Current pktmon result: the metadata capture records TCP flows between
`10.100.0.48` and `10.100.0.35:32568` with no payload bytes retained. This is
useful for timing, directions, ports, and reset behavior, but still not enough
to reconstruct query buffers.

To correlate relay TCP ownership on Windows while running Frida system-boundary
hooks:

```powershell
powershell.exe -NoProfile -ExecutionPolicy Bypass -File .\scripts\Attach-SystemBoundaryViaDebianRelay.ps1 -Scenario history -SshUser dohertj2 -SshHost 10.100.0.35 -TargetHost 10.100.0.48 -TagName OtOpcUaParityTest_001.Counter -LookbackMinutes 1440 -MaxRows 1 -OutputPath .\docs\reverse-engineering\system-boundary-via-debian-relay-history-latest.ndjson
```

Current system-boundary relay result: the Windows TCP owner monitor attributes
the established relay connection to `AVEVA.Historian.NativeTraceHarness`, but
Frida hooks on exported Winsock calls, `WSAIoctl`, `mswsock`, file APIs, and
`NtDeviceIoControlFile` still record no transport callbacks.

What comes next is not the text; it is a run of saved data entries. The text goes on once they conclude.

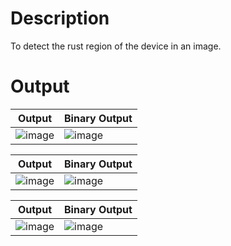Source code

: # Description
To detect the rust region of the device in an image.

# Output
Output | Binary Output
-- | --
![image](https://user-images.githubusercontent.com/49195906/162358487-0aea63fe-5efc-4a96-a1c3-bc34a784cae4.png) | ![image](https://user-images.githubusercontent.com/49195906/162358711-1b30953c-b30a-4a79-abc6-78ebce494af2.png)

Output | Binary Output
-- | --
![image](https://user-images.githubusercontent.com/49195906/162358511-da1d44c4-2d4d-48be-bc48-8c6f69ec9cf0.png) | ![image](https://user-images.githubusercontent.com/49195906/162358746-29231324-8eba-401d-a977-34256265bd16.png)

Output | Binary Output
-- | --
![image](https://user-images.githubusercontent.com/49195906/162358528-dc0ae258-96d6-4257-8abf-e33f0cb4670c.png) | ![image](https://user-images.githubusercontent.com/49195906/162358774-277290c3-6dc5-49e8-9718-f0387c2db8db.png)

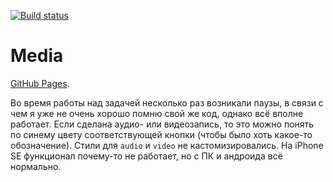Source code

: [![Build status](https://ci.appveyor.com/api/projects/status/nc26589518gschnk?svg=true)](https://ci.appveyor.com/project/LiquidAssContainer/ahj-media)

# Media

[GitHub Pages](https://liquidasscontainer.github.io/ahj_media).

Во время работы над задачей несколько раз возникали паузы, в связи с чем я уже не очень хорошо помню свой же код, однако всё вполне работает. Если сделана аудио- или видеозапись, то это можно понять по синему цвету соответствующей кнопки (чтобы было хоть какое-то обозначение). Стили для `audio` и `video` не кастомизировались. На iPhone SE функционал почему-то не работает, но с ПК и андроида всё нормально.
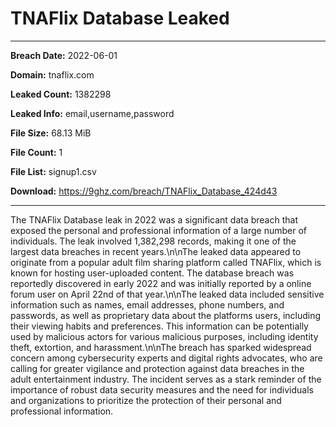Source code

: # TNAFlix Database Leaked

------------
**Breach Date:** 2022-06-01

**Domain:** tnaflix.com

**Leaked Count:** 1382298

**Leaked Info:** email,username,password

**File Size:** 68.13 MiB

**File Count:** 1

**File List:** signup1.csv

**Download:** https://9ghz.com/breach/TNAFlix_Database_424d43

------------
The TNAFlix Database leak in 2022 was a significant data breach that exposed the personal and professional information of a large number of individuals. The leak involved 1,382,298 records, making it one of the largest data breaches in recent years.\n\nThe leaked data appeared to originate from a popular adult film sharing platform called TNAFlix, which is known for hosting user-uploaded content. The database breach was reportedly discovered in early 2022 and was initially reported by a online forum user on April 22nd of that year.\n\nThe leaked data included sensitive information such as names, email addresses, phone numbers, and passwords, as well as proprietary data about the platforms users, including their viewing habits and preferences. This information can be potentially used by malicious actors for various malicious purposes, including identity theft, extortion, and harassment.\n\nThe breach has sparked widespread concern among cybersecurity experts and digital rights advocates, who are calling for greater vigilance and protection against data breaches in the adult entertainment industry. The incident serves as a stark reminder of the importance of robust data security measures and the need for individuals and organizations to prioritize the protection of their personal and professional information.
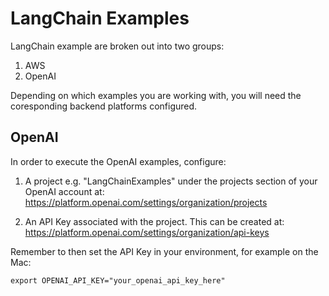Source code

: # LangChain Examples

LangChain example are broken out into two groups:

1. AWS 
2. OpenAI

Depending on which examples you are working with, you will need the coresponding backend 
platforms configured. 


## OpenAI

In order to execute the OpenAI examples, configure:

1. A project e.g. "LangChainExamples" under the projects section of your OpenAI account at: https://platform.openai.com/settings/organization/projects

2. An API Key associated with the project. This can be created at: https://platform.openai.com/settings/organization/api-keys

Remember to then set the API Key in your environment, for example on the Mac:

`export OPENAI_API_KEY="your_openai_api_key_here"`

 
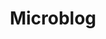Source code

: ---
title: "Microblog"
description: "Where I post short, tweet-like content that I feel comfortable sharing publicly."
type: microblog
layout: "list"
menu:
  main:
    name: "Microblog"
    title: "Microblog"
    identifier: "microblog"
    url: "/microblog/"
    weight: 130
---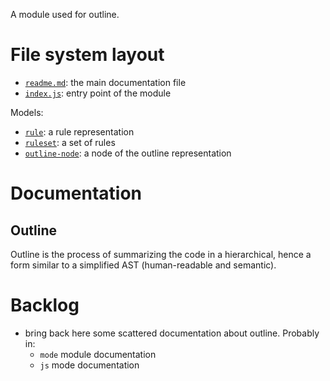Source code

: A module used for outline.





# File system layout

- [`readme.md`](./readme.md): the main documentation file
- [`index.js`](./index.js): entry point of the module

Models: 

- [`rule`](./rule/): a rule representation
- [`ruleset`](./ruleset/): a set of rules
- [`outline-node`](./outline-node/): a node of the outline representation






# Documentation

## Outline

Outline is the process of summarizing the code in a hierarchical, hence a form similar to a simplified AST (human-readable and semantic).





# Backlog

- bring back here some scattered documentation about outline. Probably in:
	- `mode` module documentation
	- `js` mode documentation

Treat this as
negative evidence for further export-level Frida work.

For each scenario:

1. Start Wireshark and API Monitor.
2. Emit a `mark <scenario-name>` line and note the timestamp.
3. Run the same operation through the native SDK/client.
4. Save raw captures outside the repo.
5. Add only sanitized binary frames or decoded notes under `fixtures/protocol`.

The production SDK must not reference this harness or any AVEVA native binary.

After a capture is sanitized, add parser tests before enabling the corresponding
operation in `Historian2020ProtocolDialect`.